You probably already heard that if you want to squeeze every last cycle of performance from your programs you need to be able to tweak them in assembly, right?

Well, unless you know what you are doing jumping into assembly won’t help, and in some cases it might even hurt. As I started playing around with the ARM architecture I am experiencing this.

For instance, most ARM processors don’t include a division instruction. If you need it you need to implement it yourself. But wait a minute, division is straight forward ain’t it? Well, not quite. If you implement a naive method it will be VERY slow. For instance, below there’s a program that divide every number from 1 up to 524,288 (2^19, since ARM constants need to have specific values) by 10, accumulating the results in a result variable.

```
.extern printf
.global main
main:
push {ip, lr}
mov r4, #1
mov r5, #0
loop:
bl division
add r5, r5, r0
add r4, r4, #1
cmp r4, #524288
blt loop
ldr r0, =printf1
mov r1, r5
bl printf
mov r0, #0
pop {ip, pc}
division:
mov r0, #0
mov r1, r4
start:
cmp r1, #10
blt finish
subs r1, r1, #10
add r0, r0, #1
b start
finish:
bx lr
printf1: .asciz "result -> %dn"
```

As you can see I am dividing by repeated subtraction. How bad is that in terms of performance? The program above took 55 seconds to run in a ARM7 processor.

After that I wrote the same program in C, compiled for the ARM plataform and run it in the same ARM7 processor. The execution time was 17 milliseconds.

```
#include <stdio.h>
int main(){
int i;
int result = 0;
int x;
for (i=1;i<524288;i++){
x = i / 10;
result += x;
}
printf("result = %dn",result);
return 0;
}
```

The first thing I tried to optimize was the division method. Instead of doing repeat subtraction I decided to use bit shifts. Instead of diving by 10, for instance, we could multiply the number by 205, and then divide by 2048 (which can be done with shifting 11 bits to the right).

I implemented it, and the execution time fell from 55 seconds to 11 milliseconds, which is even faster than the version created by the GCC compiler. The problem is that the result was not correct, since with this method you lose precision.

For instance, 9999 / 10 should be 999. With this method it will be 1000 though (due to the approximation).
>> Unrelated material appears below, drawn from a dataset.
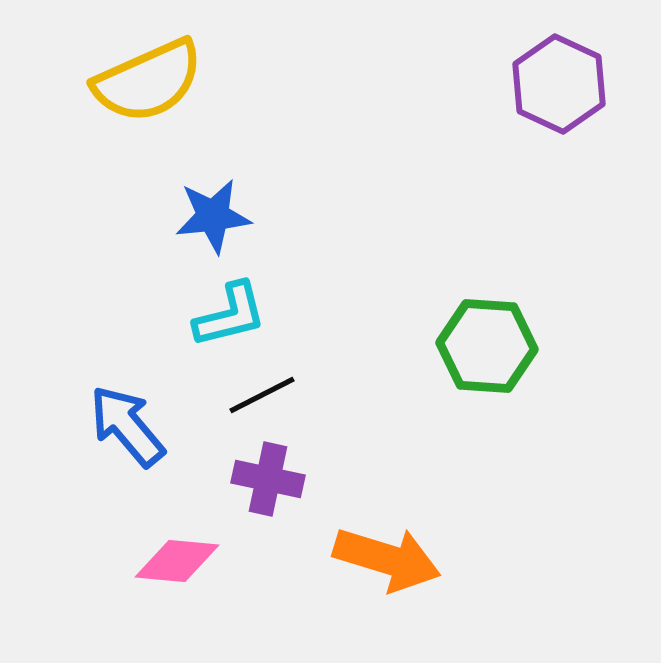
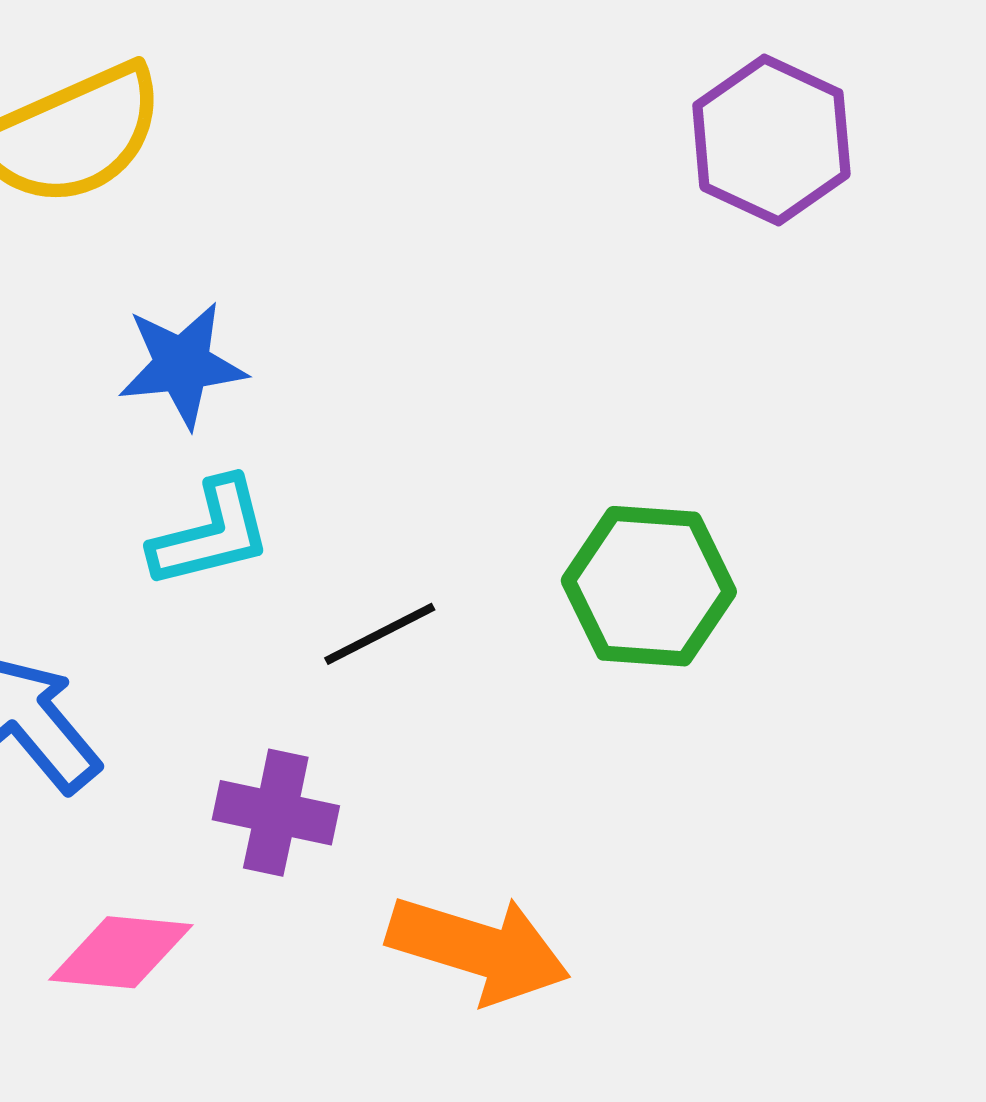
black line: (262, 395) -> (380, 634), moved

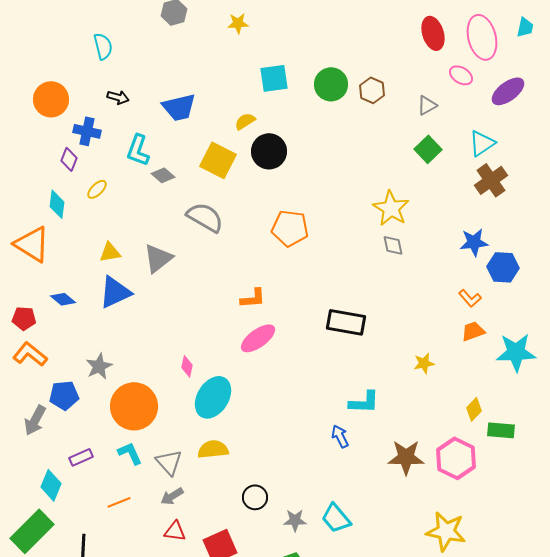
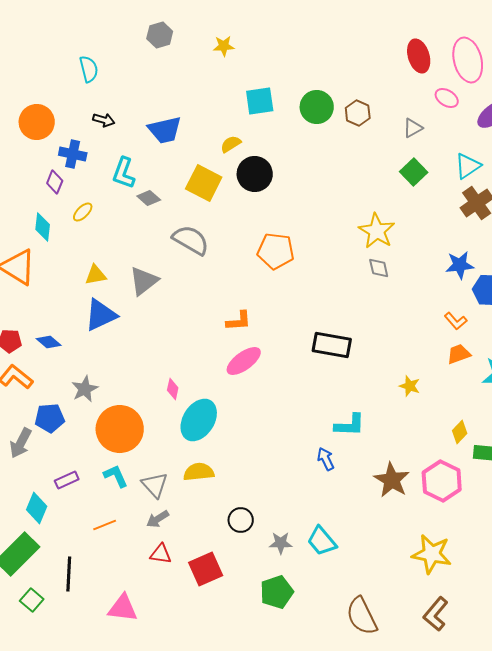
blue diamond: (63, 299) -> (49, 342), moved
yellow star: (424, 363) -> (410, 386), turned 30
brown star: (406, 457) -> (392, 480), turned 30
Another problem that might happen is overflow when you multiply by 205 (though in our case this was not happening).

So how to fix the precision problem?

The easiest way is to use larger numbers at the multiplication and shift phases. You need to know what range of numbers you are working with, though, to avoid the overflow problem.

One trick you can use is to store the result of the multiplication as a 64 bit integer, and then shift the result by 32 bits to the right. In other words, you just need to consider the most significant 32 bits of the 64-bit number as your 32-bit result. Shifting by 32 bits to the right is the same as diving by 2^32 (4,294,967,296), so in order to obtain a division by 10 we need to multiply the number by (2^32)/10 first (429,496,730).

Notice that if you try to move that constant in ARM Assembly the assembler will complain, as it’s not possible to obtain that number with 8 bits and shifts/rotations. To work around you just need to move the lower 16 bits of the number first and then the upper 16 bits.

The result is the code below, which runs in 12 milliseconds, so still faster than GCC’s version.

```
.extern printf
.global main
main:
push {ip, lr}
mov r4, #1
mov r5, #0
loop:
bl division
add r5, r5, r0
add r4, r4, #1
cmp r4, #524288
blt loop
ldr r0, =printf1
mov r1, r5
bl printf
mov r0, #0
pop {ip, pc}
division:
mov r1, r4
movw r2, #:lower16:429496730
movt r2, #:upper16:429496730
smull r3, r0, r1, r2
bx lr
printf1: .asciz "result -> %dn"
```

Keep in mind that the GCC version is slightly more precise (it uses 2^34 in the division), but given our input it makes no difference.